On paper, Anthem is a game with everything.
It's developed by one of the gaming industry's most revered studios, BioWare, and published by one of its biggest companies, Electronic Arts.
A co-operative sci-fi shooter, early footage showed off fluid gameplay and a world that is bold and bright, stuffed with exciting environments and plenty of enemy encounters.
However - less than two years after its troubled debut - BioWare have confirmed that work on the game has now ceased.
In a blog post, studio director Christian Dailey wrote that he had "made the difficult decision to stop our new development work on Anthem."
"We will, however, continue to keep the Anthem live service running," he added.
'The world was so empty'
So how did a studio as beloved as BioWare, the same team behind fan-favourite franchises like Mass Effect and Dragon Age, go so wrong?
"It's sad," says Inel Tomlinson, Twitch streamer and reviewer on BBC Sound's Press X to Continue podcast.
"You can tell developers put a lot of hard work into it - whether or not the direction was correct or not, you can tell there was a lot of hard work.
"Because the world is lush - and the graphics beautiful - it just wasn't cohesive enough for people to really enjoy it."
"I was surprised by how tactile it felt, but the world was so empty," adds reviewer Shay Thompson.
"With all the promises they made about the stuff you could do... none of it was in there. It's a real shame. We know that BioWare is capable of so much more."

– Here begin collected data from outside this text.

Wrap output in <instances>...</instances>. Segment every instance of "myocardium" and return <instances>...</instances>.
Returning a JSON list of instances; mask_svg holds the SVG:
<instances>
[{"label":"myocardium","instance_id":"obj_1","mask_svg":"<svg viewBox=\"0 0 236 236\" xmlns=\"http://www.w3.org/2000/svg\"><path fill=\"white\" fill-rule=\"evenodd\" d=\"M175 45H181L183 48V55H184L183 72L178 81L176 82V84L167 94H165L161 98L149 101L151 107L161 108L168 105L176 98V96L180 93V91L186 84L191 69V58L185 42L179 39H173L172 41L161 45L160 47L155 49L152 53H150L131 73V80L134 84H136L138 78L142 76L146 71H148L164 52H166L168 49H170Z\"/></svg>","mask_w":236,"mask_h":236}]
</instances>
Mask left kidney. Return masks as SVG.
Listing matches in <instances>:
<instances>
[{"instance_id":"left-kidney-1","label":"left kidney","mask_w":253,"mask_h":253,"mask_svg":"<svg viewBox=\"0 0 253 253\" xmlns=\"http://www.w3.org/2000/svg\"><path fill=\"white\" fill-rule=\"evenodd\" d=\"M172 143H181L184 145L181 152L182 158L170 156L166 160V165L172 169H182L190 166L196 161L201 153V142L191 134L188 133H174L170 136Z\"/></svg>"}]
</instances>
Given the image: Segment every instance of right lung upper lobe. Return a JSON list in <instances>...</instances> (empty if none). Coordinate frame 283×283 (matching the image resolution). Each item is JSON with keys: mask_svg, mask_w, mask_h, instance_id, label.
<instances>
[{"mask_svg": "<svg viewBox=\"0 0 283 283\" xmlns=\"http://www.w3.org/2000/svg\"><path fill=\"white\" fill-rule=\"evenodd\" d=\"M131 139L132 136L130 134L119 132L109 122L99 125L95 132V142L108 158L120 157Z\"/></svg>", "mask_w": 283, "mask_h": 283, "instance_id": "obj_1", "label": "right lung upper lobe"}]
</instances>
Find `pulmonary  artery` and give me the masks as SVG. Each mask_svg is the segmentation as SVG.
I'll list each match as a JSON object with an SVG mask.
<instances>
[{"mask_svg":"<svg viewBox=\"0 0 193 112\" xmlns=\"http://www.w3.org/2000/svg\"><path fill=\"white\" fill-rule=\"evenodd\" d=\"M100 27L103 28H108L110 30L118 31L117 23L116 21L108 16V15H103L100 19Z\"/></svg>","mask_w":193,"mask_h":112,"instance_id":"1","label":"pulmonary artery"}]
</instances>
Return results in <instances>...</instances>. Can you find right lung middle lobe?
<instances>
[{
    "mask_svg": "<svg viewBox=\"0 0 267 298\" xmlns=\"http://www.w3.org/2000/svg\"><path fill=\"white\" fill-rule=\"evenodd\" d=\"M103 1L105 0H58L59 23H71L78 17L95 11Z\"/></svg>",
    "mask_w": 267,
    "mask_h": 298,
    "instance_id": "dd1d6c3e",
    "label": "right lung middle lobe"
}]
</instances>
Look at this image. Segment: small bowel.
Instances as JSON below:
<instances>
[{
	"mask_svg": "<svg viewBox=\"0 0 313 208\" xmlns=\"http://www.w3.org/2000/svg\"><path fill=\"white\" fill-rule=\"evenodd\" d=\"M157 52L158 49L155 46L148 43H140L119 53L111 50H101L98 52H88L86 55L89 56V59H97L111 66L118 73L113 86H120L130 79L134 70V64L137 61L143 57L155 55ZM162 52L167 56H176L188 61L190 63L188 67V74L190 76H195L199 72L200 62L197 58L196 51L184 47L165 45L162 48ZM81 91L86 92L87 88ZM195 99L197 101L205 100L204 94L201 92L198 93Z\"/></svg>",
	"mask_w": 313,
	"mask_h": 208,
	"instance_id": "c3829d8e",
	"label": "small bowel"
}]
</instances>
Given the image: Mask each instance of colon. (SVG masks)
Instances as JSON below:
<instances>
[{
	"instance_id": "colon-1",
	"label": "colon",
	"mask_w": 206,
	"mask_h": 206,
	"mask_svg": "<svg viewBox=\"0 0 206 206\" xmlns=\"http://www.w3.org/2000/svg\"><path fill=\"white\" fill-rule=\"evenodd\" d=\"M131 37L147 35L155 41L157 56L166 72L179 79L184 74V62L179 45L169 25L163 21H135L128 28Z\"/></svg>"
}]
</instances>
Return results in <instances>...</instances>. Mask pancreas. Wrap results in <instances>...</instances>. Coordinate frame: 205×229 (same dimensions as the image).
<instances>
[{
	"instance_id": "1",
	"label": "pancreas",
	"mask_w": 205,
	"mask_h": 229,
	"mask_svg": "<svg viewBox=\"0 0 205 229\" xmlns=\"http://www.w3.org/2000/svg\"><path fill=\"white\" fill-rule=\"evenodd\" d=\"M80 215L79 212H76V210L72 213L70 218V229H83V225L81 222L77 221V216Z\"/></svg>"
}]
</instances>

Titles such as Destiny, Fortnite and World of Warcraft have grown huge communities of players that spend hours developing their characters and working to collect rare in-game items - it seems Anthem just hasn't delivered.
"Considering it was meant to be a multiplayer, online role-playing game, it felt so lonely and isolated," adds streamer and reviewer Rage Darling.
"I remember walking up to this exosuit thing, and there were so many mechanics, so many features you could add but there was no-one around."
"No-one to interact with or talk to, it was empty.
"It just felt like they had the core features of a game - the foundation - but they missed the socialisation."
'Seen it all before'
So can new games and their unfamiliar in-game worlds still attract - and perhaps more importantly, retain - an audience?
"What makes people want to play new games is the world they create, and making new ones for people to care about is really hard," acknowledges Press X to Continue presenter Steffan Powell.
Rising to that challenge is about trying original ideas according to Inel Tomlinson who says: "The issue with Anthem is that it felt like any other third-person shooter, except that you could fly.
"Anthem is trying to be Call of Duty, it's trying to be all these other games in one, in a third-person world and some of it we've already seen before."
Rage Darling says the game felt too much like a tick-box exercise full of tried and tested features seen in other games: "It's almost like they said, 'let's throw that at it!' It's a pick-and-mix."
It's not impossible for the developers of Anthem to turn things around and make the game a success.
Games like Final Fantasy XIV and No Man's Sky - both of which also failed to deliver their promises at launch and suffered heavy criticism from the games media and fans alike - have gone on to build passionate communities and win awards.
"I have hope they might be able to turn it around," says Shay Thompson.
"I think if they lean in to what makes BioWare games special, in that they tell these really cool stories, I think that will really help them.
"They do have the potential to pull it out of the bag.
"Destiny 2, Final Fantasy - these are games-as-a-service that did not have amazing launches, but they were able to turn it around because they leaned on what made the first games in their franchises really special."